*Study text*:
It depends what you're getting out of it. I've signed CLAs because it was more convenient for me to have my PR upstreamed rather than maintaining a fork.
I should have been more nuanced: signing a CLA is the same as releasing your code under MIT license: if your code is worth anything, a large powerful entity will steal it and claim it as their own.
> If writing the code is the easy part, why would I want someone else to write it?
Arguably, because LLM tokens are expensive so LLM generated code could be considered a donation? But then so is the labor involved so it's kinda moot. I don't believe people pay software developers to write code for them to contribute to open source projects either (if that makes any sense).
Interesting point. To me, it seems more like those donations where you’re offerred some money in exchange for taking an action which you know is going to take more time/cost way more than the donation amount. Tho to be completely fair, it’s similar with large non-LLM pull requests as well.
tldraw can afford to use the latest models without worrying about AI costs, but many open source projects can’t. In those projects, maintainers often know the code best, just like tldraw, and would benefit more from AI credits than from external contributions. I hope something like that gets implemented.
So...donations? Sponsors?
> Once we had the context we needed and the alignment on what we would do, the final implementation would have been almost ceremonial. Who wants to push the button?
> ...
> But if you ask me, the bigger threat to GitHub's model comes from the rapid devaluation of someone else's code. When code was hard to write and low-effort work was easy to identify, it was worth the cost to review the good stuff. If code is easy to write and bad work is virtually indistinguishable from good, then the value of external contribution is probably less than zero.
> If that's the case, which I'm starting to think it is, then it's better to limit community contribution to the places it still matters: reporting, discussion, perspective, and care. Don't worry about the code, I can push the button myself.
> If writing the code is the easy part, why would I want someone else to write it?
When was writing code ever the hard part?
If contributors aren't solving problems, what good are they? Code that doesn't solve a problem is cruft. And if a problem could be solved trivially, you probably wouldn't need contributions from others to solve it in the first place.

*Source material*:
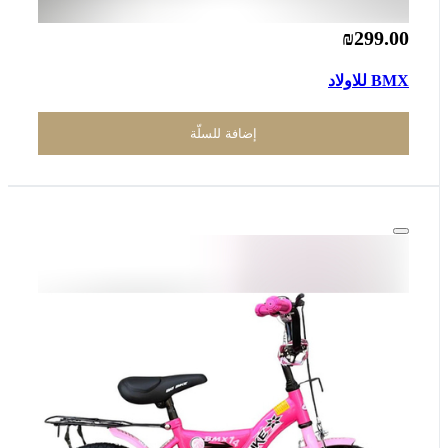
₪299.00
BMX للاولاد
إضافة للسلّة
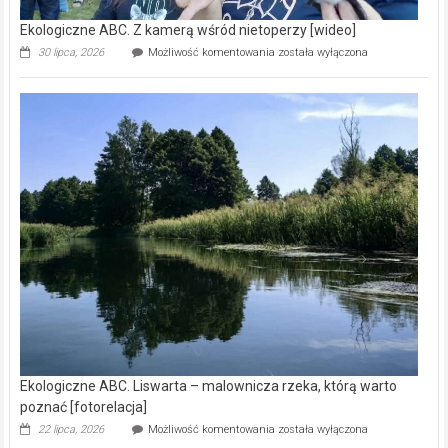
Ekologiczne ABC. Z kamerą wśród nietoperzy [wideo]
Ekologiczne
30 lipca, 2026
Możliwość komentowania
została wyłączona
ABC.
Z
kamerą
wśród
nietoperzy
[wideo]
Ekologiczne ABC. Liswarta – malownicza rzeka, którą warto
poznać [fotorelacja]
Ekologiczne
22 lipca, 2026
Możliwość komentowania
została wyłączona
ABC.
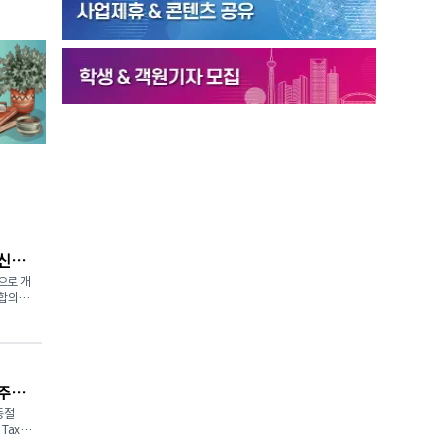
 신청
으로 개
 합의에
을 신청
870만
캐나다국세
 주총
다(My
를 이용한
동절
가 제3
Tax)
게 공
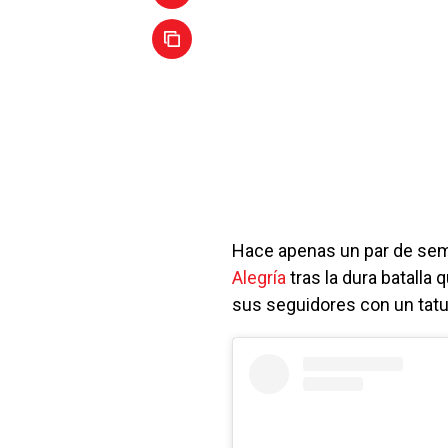
Hace apenas un par de se
Alegría
tras la dura batalla 
sus seguidores con un tatua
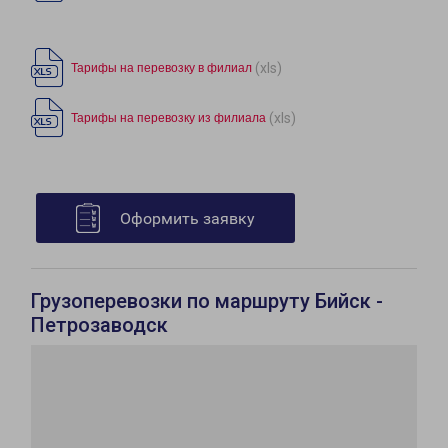
(xls)
Тарифы на перевозку в филиал
(xls)
Тарифы на перевозку из филиала
Оформить заявку
Грузоперевозки по маршруту Бийск -
Петрозаводск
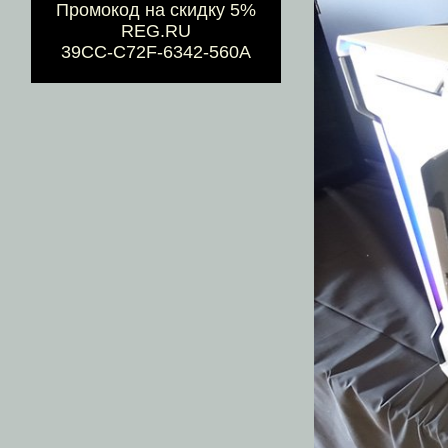
Промокод на скидку 5%
REG.RU
39CC-C72F-6342-560A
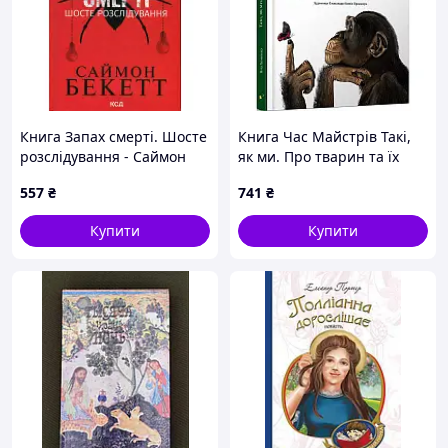
Книга Запах смерті. Шосте
Книга Час Майстрів Такі,
розслідування - Саймон
як ми. Про тварин та їх
Бекетт КСД
характери 176 с (93581)
557
₴
741
₴
(9786171513822)
Купити
Купити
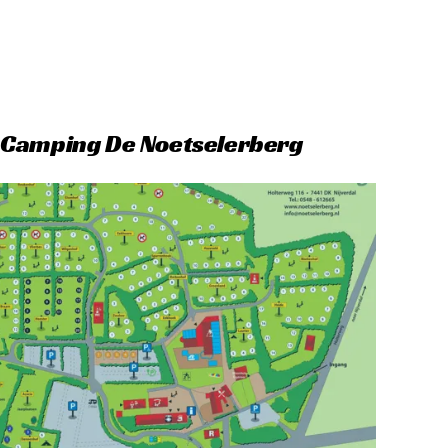
 Camping De Noetselerberg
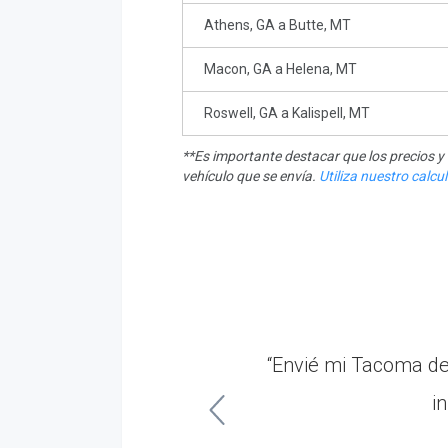
Athens, GA a Butte, MT
Macon, GA a Helena, MT
Roswell, GA a Kalispell, MT
**Es importante destacar que los precios 
vehículo que se envía.
Utiliza nuestro calc
ecogido ese viernes.
“Envié mi Tacoma d
as!”
i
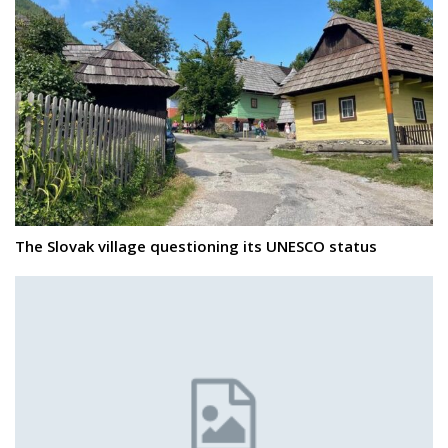
The Slovak village questioning its UNESCO status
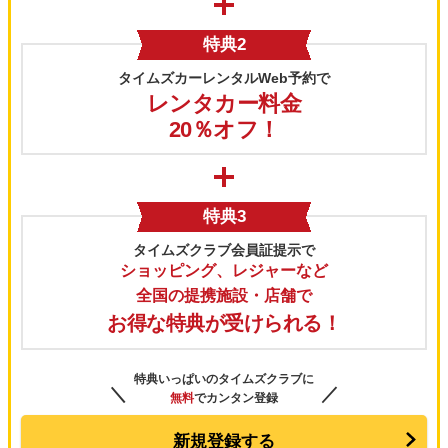
特典2
タイムズカーレンタルWeb予約で
レンタカー料金
20％オフ！
特典3
タイムズクラブ会員証提示で
ショッピング、レジャーなど
全国の提携施設・店舗で
お得な特典が受けられる！
特典いっぱいのタイムズクラブに
＼
／
無料
でカンタン登録
新規登録する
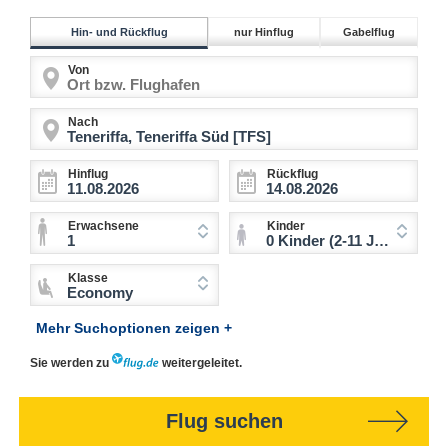
Hin- und Rückflug
nur Hinflug
Gabelflug
Von
Nach
Hinflug
Rückflug
Erwachsene
Kinder
1
0 Kinder (2-11 Jahre)
Klasse
Economy
Mehr Suchoptionen zeigen +
Sie werden zu
weitergeleitet.
Flug suchen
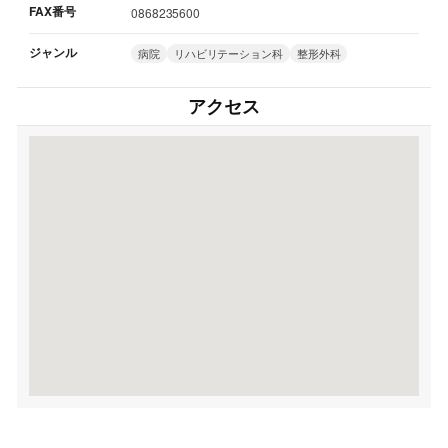
FAX番号
0868235600
ジャンル
病院
リハビリテーション科
整形外科
アクセス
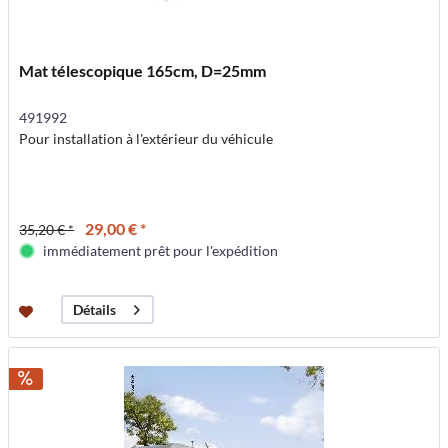
Mat télescopique 165cm, D=25mm
491992
Pour installation à l'extérieur du véhicule
29,00 € *
35,20 € *
immédiatement prêt pour l'expédition
Détails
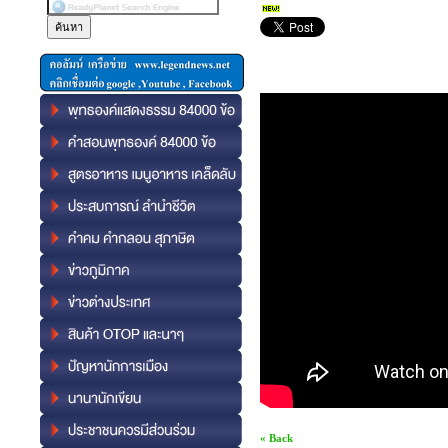
« Back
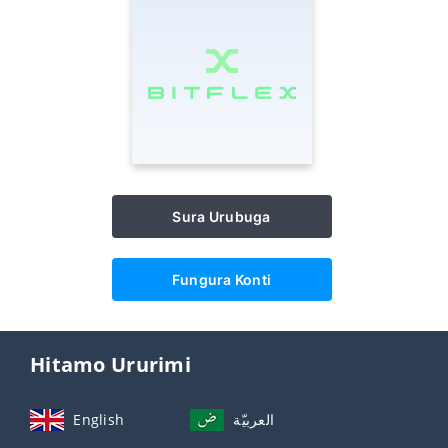
Sura Urubuga
Fungura Konti
Hitamo Ururimi
English
العربيّة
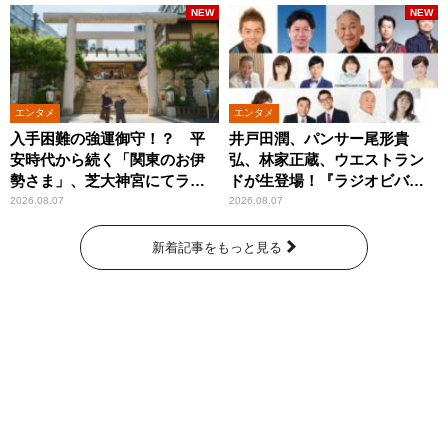
NEW
NEW
エンタメ
エンタメ
入手困難の強運御守！？ 平
井戸田潤、パンサー尾形貴
安時代から続く「関東のお伊
弘、林家正蔵、ウエストラン
勢さま」、芝大神宮にてラン
ドが生登場！『ラジオビバリ
パンプスが合格祈願！
ー昼ズ』
2026.08.07
2026.08.07
新着記事をもっと見る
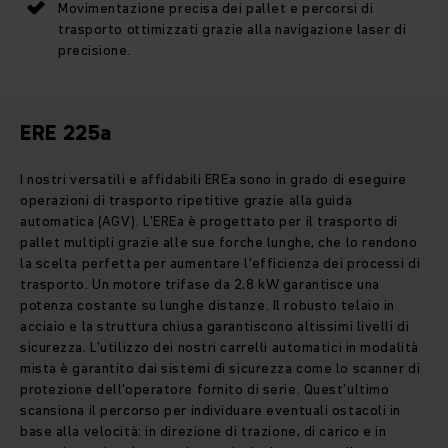
Movimentazione precisa dei pallet e percorsi di
trasporto ottimizzati grazie alla navigazione laser di
precisione.
ERE 225a
I nostri versatili e affidabili EREa sono in grado di eseguire
operazioni di trasporto ripetitive grazie alla guida
automatica (AGV). L'EREa è progettato per il trasporto di
pallet multipli grazie alle sue forche lunghe, che lo rendono
la scelta perfetta per aumentare l'efficienza dei processi di
trasporto. Un motore trifase da 2,8 kW garantisce una
potenza costante su lunghe distanze. Il robusto telaio in
acciaio e la struttura chiusa garantiscono altissimi livelli di
sicurezza. L’utilizzo dei nostri carrelli automatici in modalità
mista è garantito dai sistemi di sicurezza come lo scanner di
protezione dell'operatore fornito di serie. Quest’ultimo
scansiona il percorso per individuare eventuali ostacoli in
base alla velocità: in direzione di trazione, di carico e in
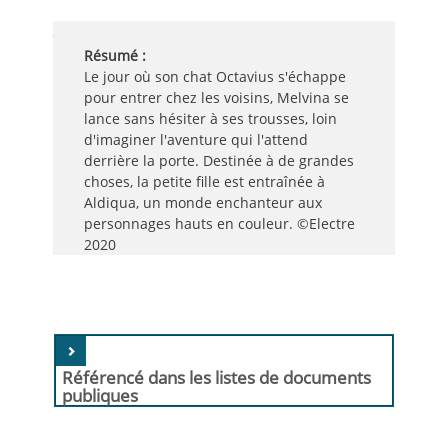
Résumé :
Le jour où son chat Octavius s'échappe
pour entrer chez les voisins, Melvina se
lance sans hésiter à ses trousses, loin
d'imaginer l'aventure qui l'attend
derrière la porte. Destinée à de grandes
choses, la petite fille est entraînée à
Aldiqua, un monde enchanteur aux
personnages hauts en couleur. ©Electre
2020
Référencé dans les listes de documents
publiques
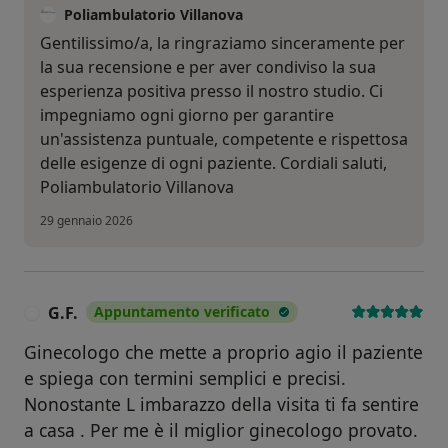
Poliambulatorio Villanova
Gentilissimo/a, la ringraziamo sinceramente per
la sua recensione e per aver condiviso la sua
esperienza positiva presso il nostro studio. Ci
impegniamo ogni giorno per garantire
un'assistenza puntuale, competente e rispettosa
delle esigenze di ogni paziente. Cordiali saluti,
Poliambulatorio Villanova
29 gennaio 2026
G.F.
Appuntamento verificato
G
Ginecologo che mette a proprio agio il paziente
e spiega con termini semplici e precisi.
Nonostante L imbarazzo della visita ti fa sentire
a casa . Per me è il miglior ginecologo provato.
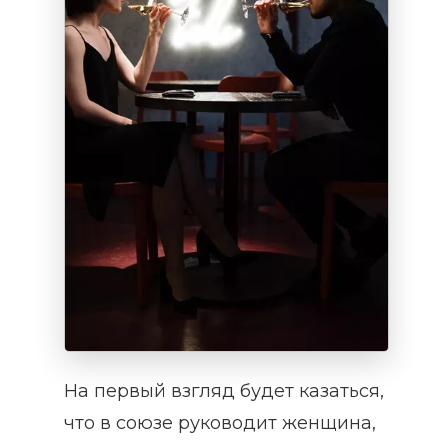
На первый взгляд будет казаться,
что в союзе руководит женщина,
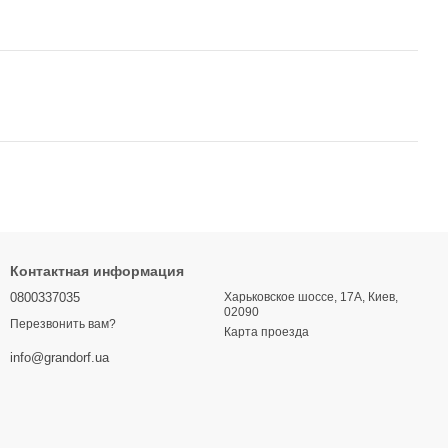
Контактная информация
0800337035
Харьковское шоссе, 17А, Киев,
02090
Перезвонить вам?
Карта проезда
info@grandorf.ua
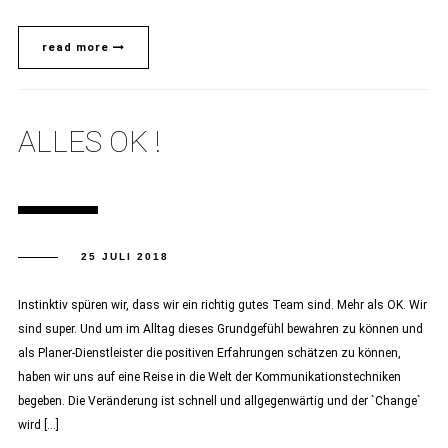
read more
ALLES OK !
25 JULI 2018
Instinktiv spüren wir, dass wir ein richtig gutes Team sind. Mehr als OK. Wir
sind super. Und um im Alltag dieses Grundgefühl bewahren zu können und
als Planer-Dienstleister die positiven Erfahrungen schätzen zu können,
haben wir uns auf eine Reise in die Welt der Kommunikationstechniken
begeben. Die Veränderung ist schnell und allgegenwärtig und der `Change`
wird […]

*Explore the material*:
A) Answer these questions from the thread on open source contributions, one line each:
(i) Why did one commenter sign CLAs?
(ii) What does one comment say tldraw can afford?
(iii) According to the quoted passage, where does community contribution still matter?
B) Please condense the paragraph of the open source contributions thread that begins "tldraw can afford" into one or two sentences, keeping its main points.
C) Pick up the thread on open source contributions after its last comment and add the next reply.

*Results in order*:
A)
(i) It was more convenient to have the PR upstreamed than to maintain a fork.
(ii) It can afford to use the latest models without worrying about AI costs.
(iii) Reporting, discussion, perspective, and care.

B) Unlike tldraw, many open source projects can't afford the latest AI models, even though their maintainers know the code best and would gain more from AI credits than from outside contributions. The commenter hopes something like that is implemented.

C)
We need a chrome extension like SponsorBlock, which publicly tags slop contributors. Maintainers can just reject PRs from those users.
there are 1000x sponsorblock users per (public, large) youtube channel. there are 1000x slop contributors than (public, large) repo
IMO, you’re not really an open source project if you’re not accepting contributions with reasonably low friction.
I’ll call this what it is: a commercial product (they have a pricing page) that uses open source as marketing to sell more licenses.
The only PRs they want are ones that offer free professional level labor.
They’re too uncaring about the benefits of an open community to come up with a workflow to adapt to AI.
It honestly gives me a lack of confidence that they can maintain their own code quality standards with their own employees.
Think about it: when/if this company grows to a larger size, if they can’t handle AI slop from contributors how can they handle AI slop from a large employee base?
I've been writing open source code for 30 years. I can count on 1 hand the number of times a random 3rd party PR contributed value to the project. The main contributions of the community are usually debugging and feedback. While it does happen that a good contribution comes from the community, the main values from opening code are increased user trust and identifying bugs. Almost every single open source project has a small number of devs who write almost all the code. The reasons for this are always about code quality. The idea that "the community" writes any open source projects is just fantasy. So refusing AI slop is just continuing on with these same policies that have worked for decades.